Training neural networks at the scale of billions of parameters presents unique challenges that go far beyond simply adding more GPUs. At Nexora, we've spent the past two years optimizing our infrastructure to handle models 100x larger than what we started with — and along the way, we've learned some lessons that surprised even our most experienced engineers.
The Memory Wall
The first and most obvious challenge is memory. A model with 100 billion parameters, stored in 16-bit precision, requires 200GB just for the weights. Add optimizer states, gradients, and activations, and you're looking at terabytes of memory per training step. Traditional data parallelism simply doesn't work at this scale.
"We had to rethink every assumption we had about distributed training. The techniques that worked for 1B parameters completely broke down at 100B."

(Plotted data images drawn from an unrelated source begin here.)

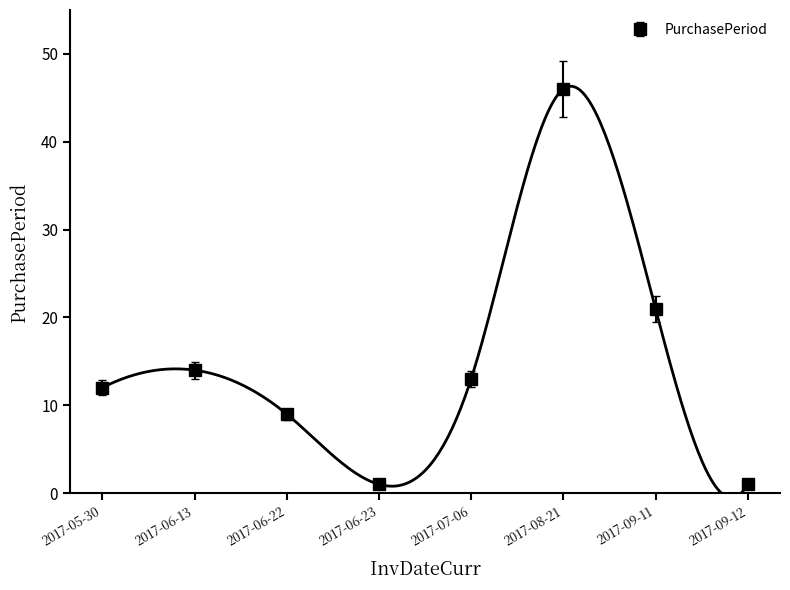

Rank the categories by value from highest to lowest.

2017-08-21, 2017-09-11, 2017-06-13, 2017-07-06, 2017-05-30, 2017-06-22, 2017-06-23, 2017-09-12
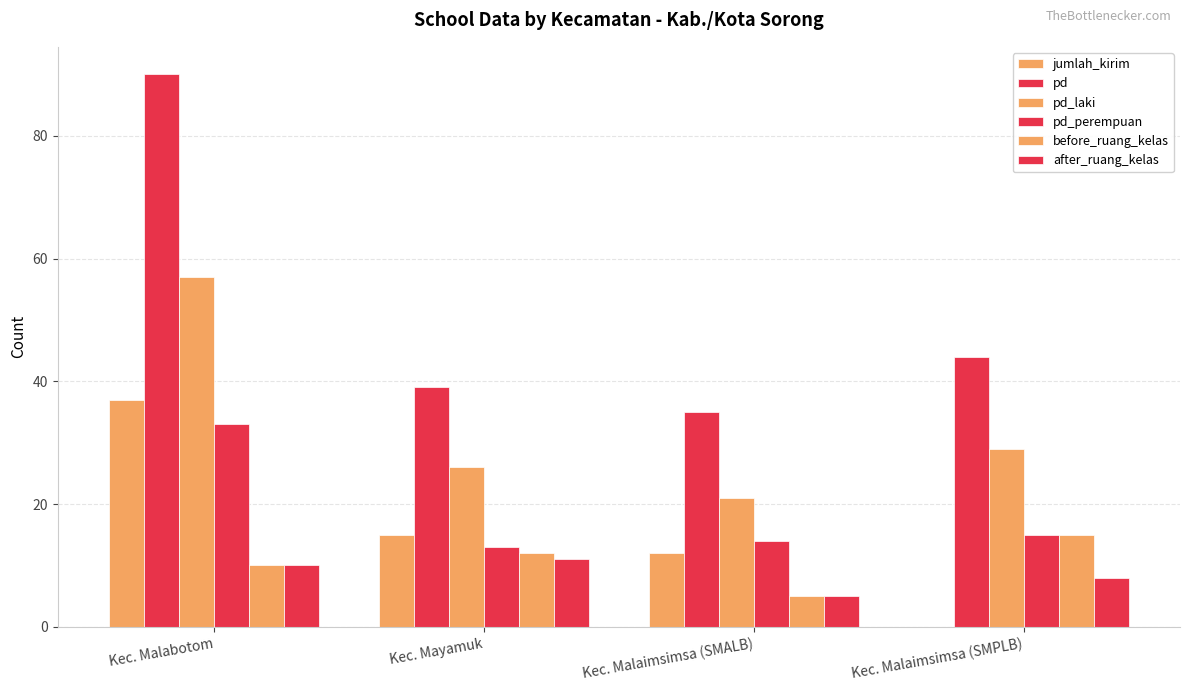

Which has a higher value, Kec. Malaimsimsa (SMALB) or Kec. Malabotom?

Kec. Malabotom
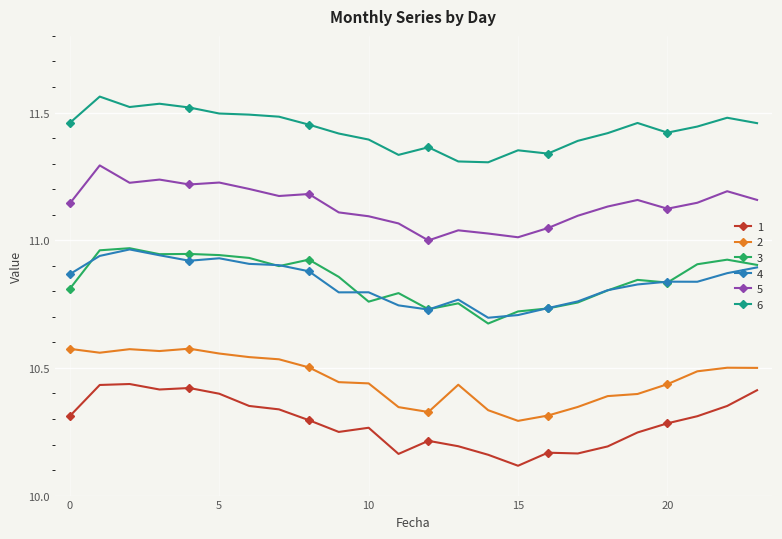

True or false: 1 has more than 2 interior local peaks.

True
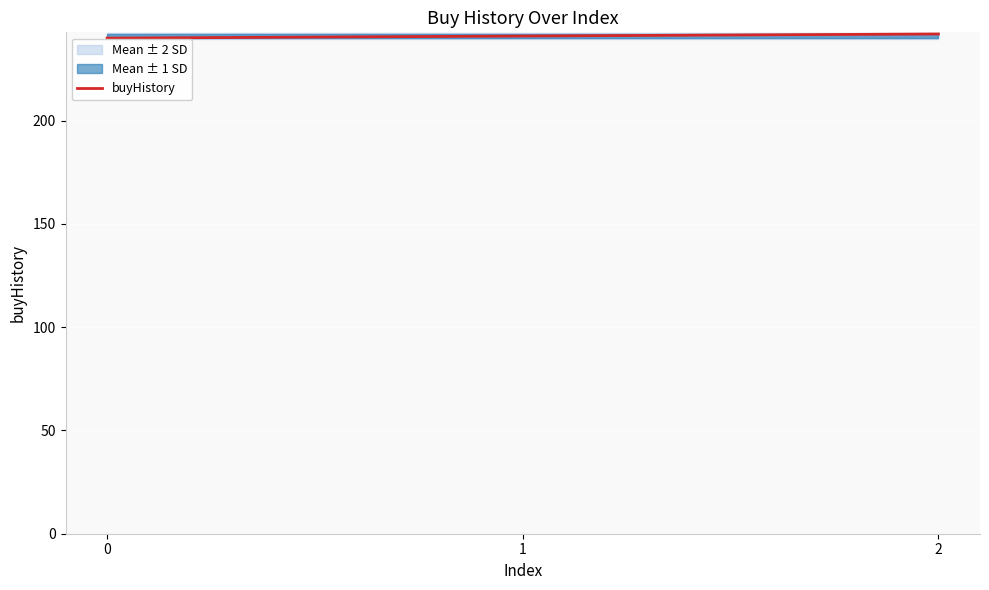

The chart shows a value of 242 at 2. True or false?

True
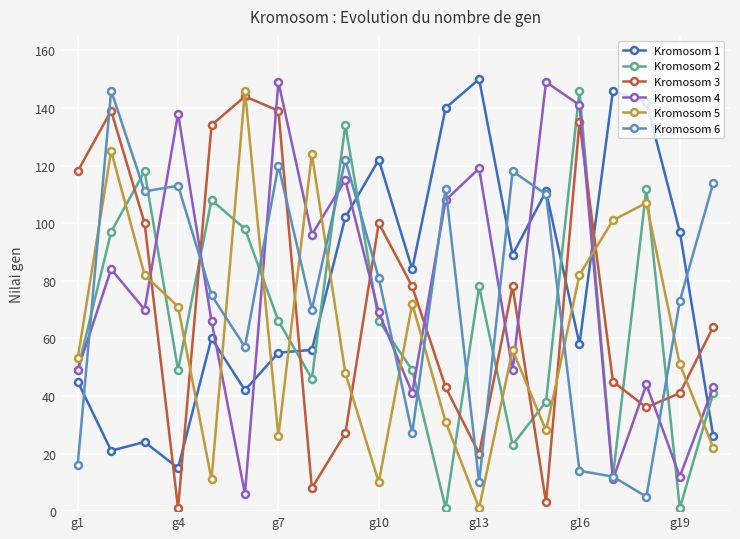

True or false: Kromosom 3 and Kromosom 2 cross at least once.

True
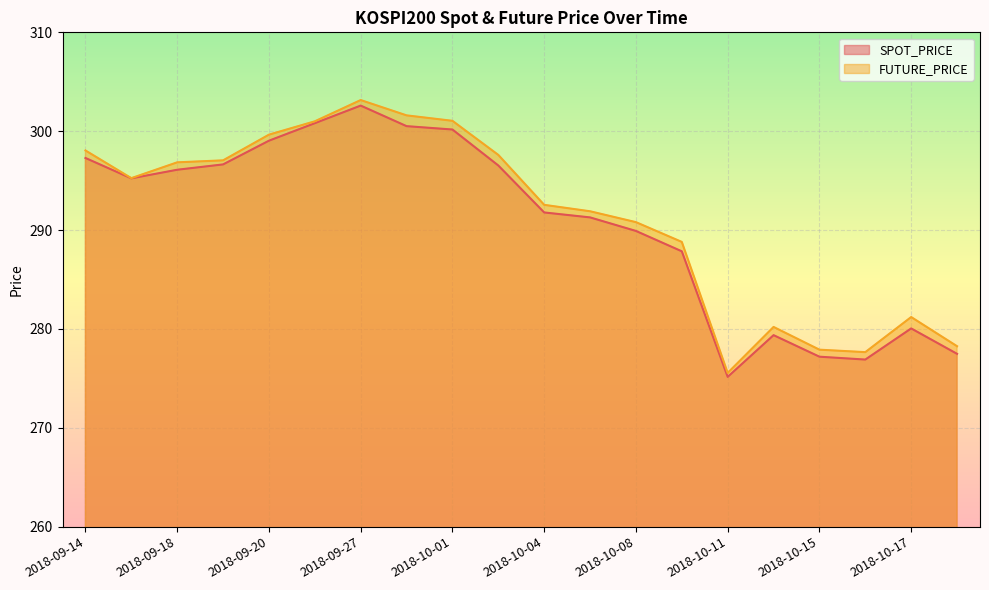

True or false: SPOT_PRICE and FUTURE_PRICE intersect in this chart.

False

Pipeline Parallelism Done Right
Our solution was a hybrid approach combining tensor parallelism within nodes and pipeline parallelism across nodes. But pipeline parallelism introduces its own challenges: the infamous "bubble" where GPUs sit idle waiting for forward and backward passes to complete.
We implemented interleaved pipeline scheduling, which splits each layer into multiple micro-batches and processes them in a round-robin fashion. This reduced the bubble overhead from 50% to under 15%.
Communication Optimization
At this scale, communication between GPUs becomes the bottleneck. We invested heavily in custom all-reduce implementations that take advantage of the specific topology of our GPU clusters. By carefully mapping tensor shards to physical hardware, we reduced all-reduce time by 40%.
The result? We can now train a 100B parameter model in roughly the same time it previously took us to train a 10B model — a 10x improvement in effective training throughput.